Records shown

-----

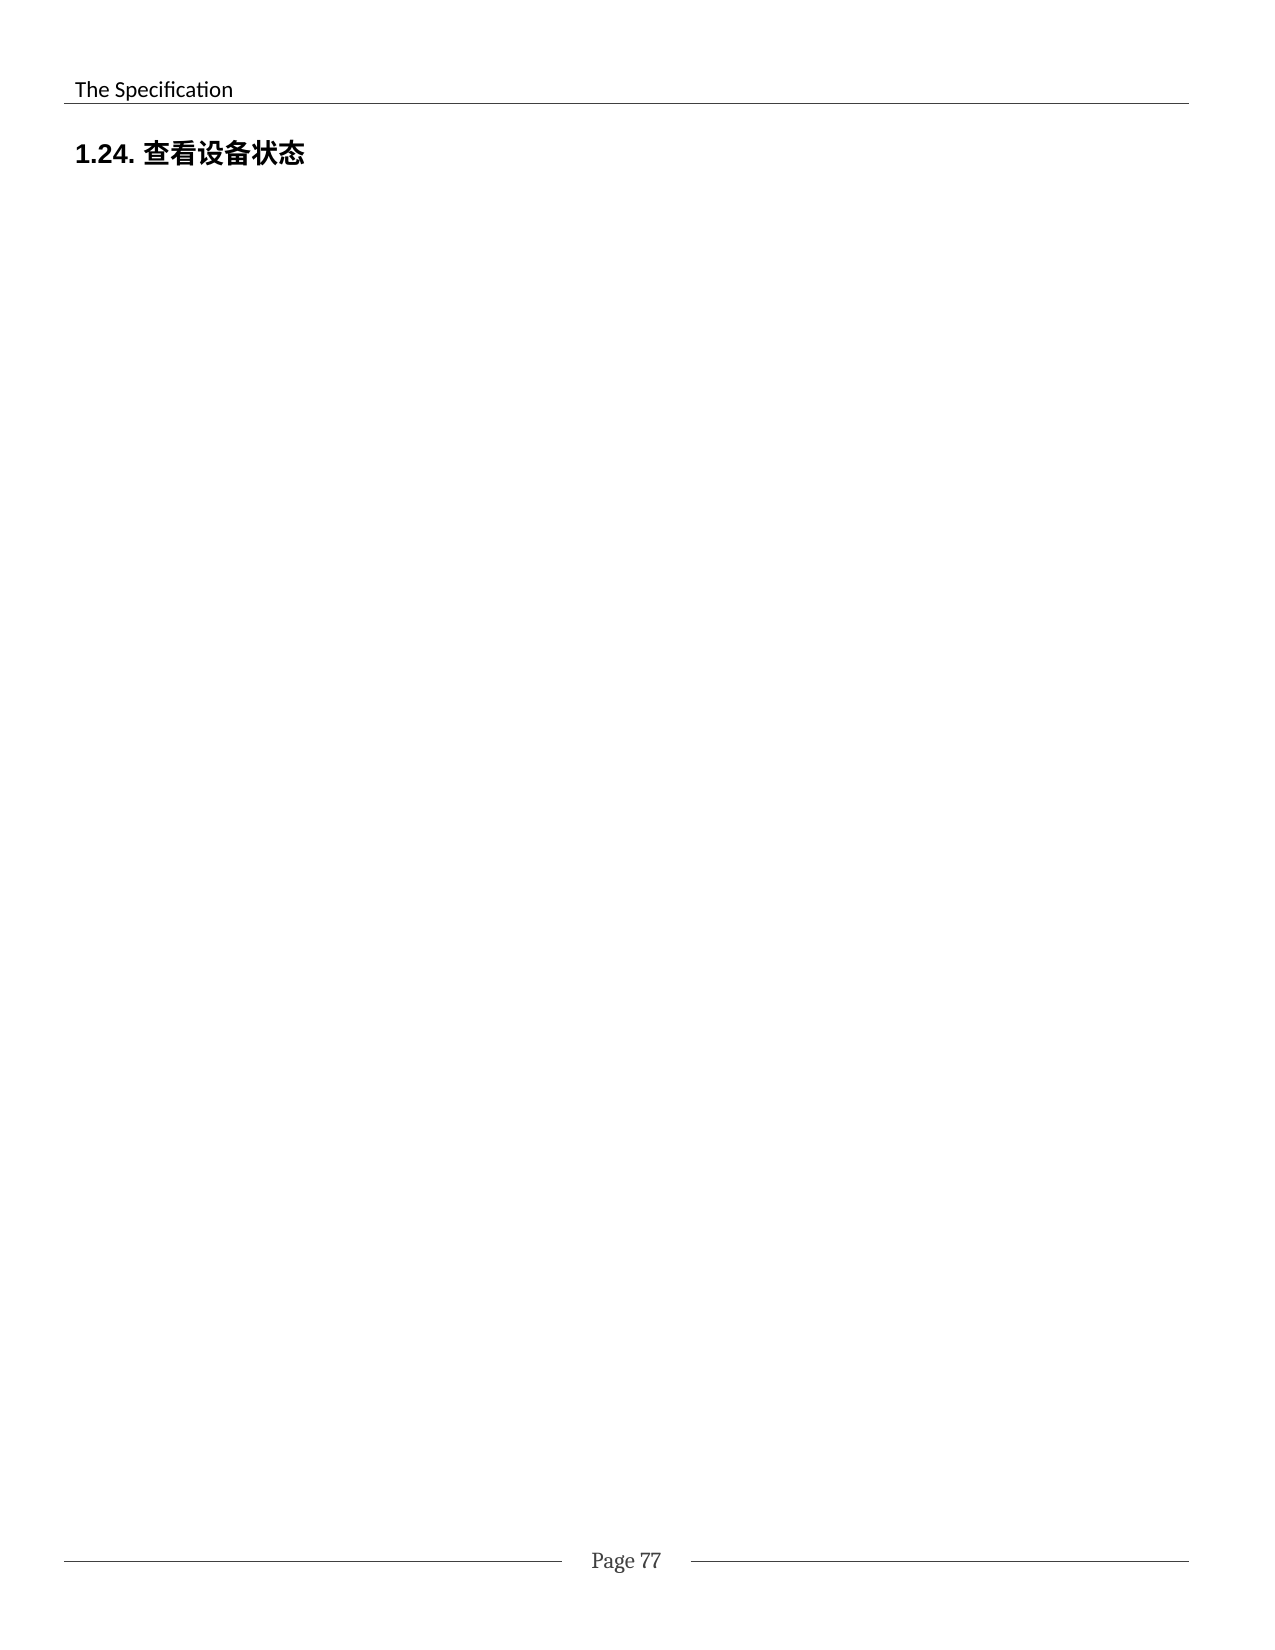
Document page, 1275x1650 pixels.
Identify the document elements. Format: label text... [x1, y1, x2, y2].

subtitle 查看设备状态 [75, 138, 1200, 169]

-----

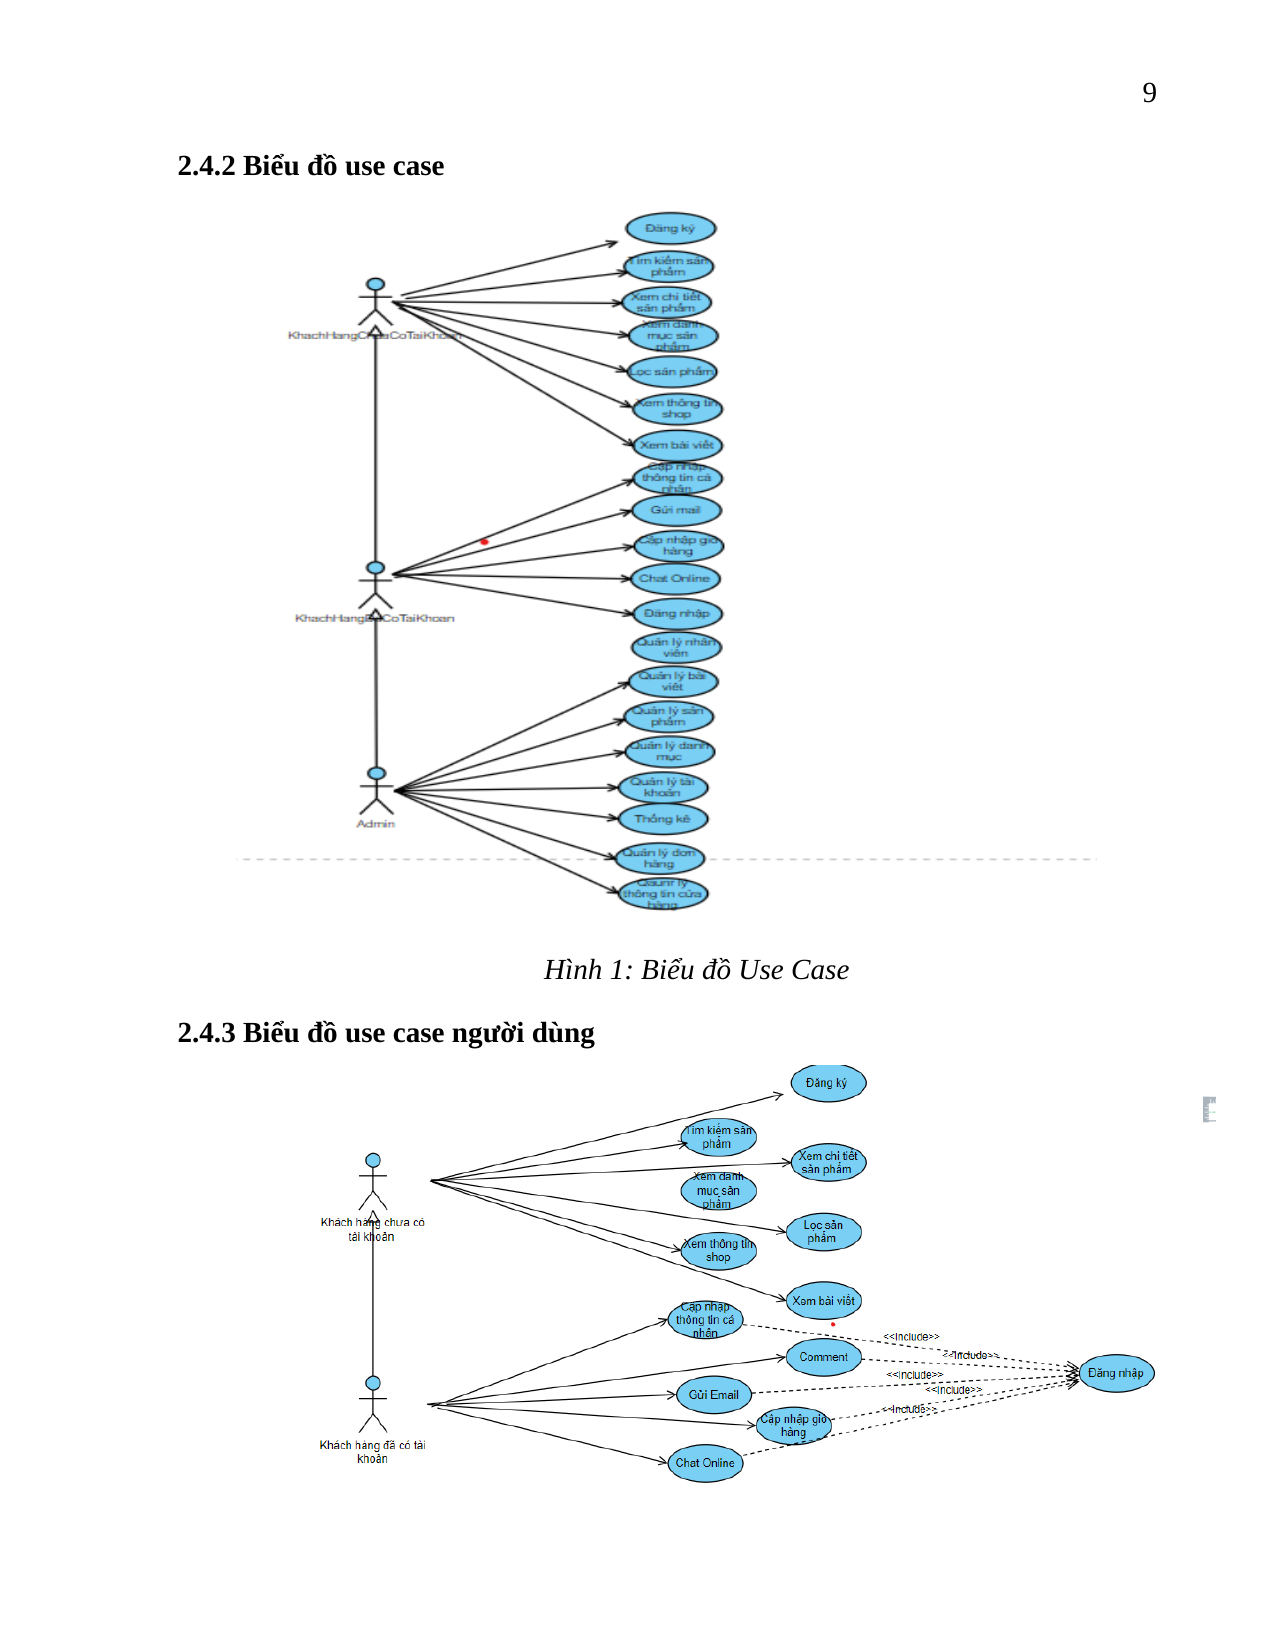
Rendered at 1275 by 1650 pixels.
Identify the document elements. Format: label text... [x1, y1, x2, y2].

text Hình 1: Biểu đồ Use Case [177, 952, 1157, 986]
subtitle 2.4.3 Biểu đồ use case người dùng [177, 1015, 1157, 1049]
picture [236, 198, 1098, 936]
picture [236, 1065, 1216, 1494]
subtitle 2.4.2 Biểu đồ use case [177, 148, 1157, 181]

-----

To-do item
Return each line of the material above in which the string "pixels" appears.

Solution for this problem
Document page, 1275x1650 pixels.
Rendered at 1275 by 1650 pixels.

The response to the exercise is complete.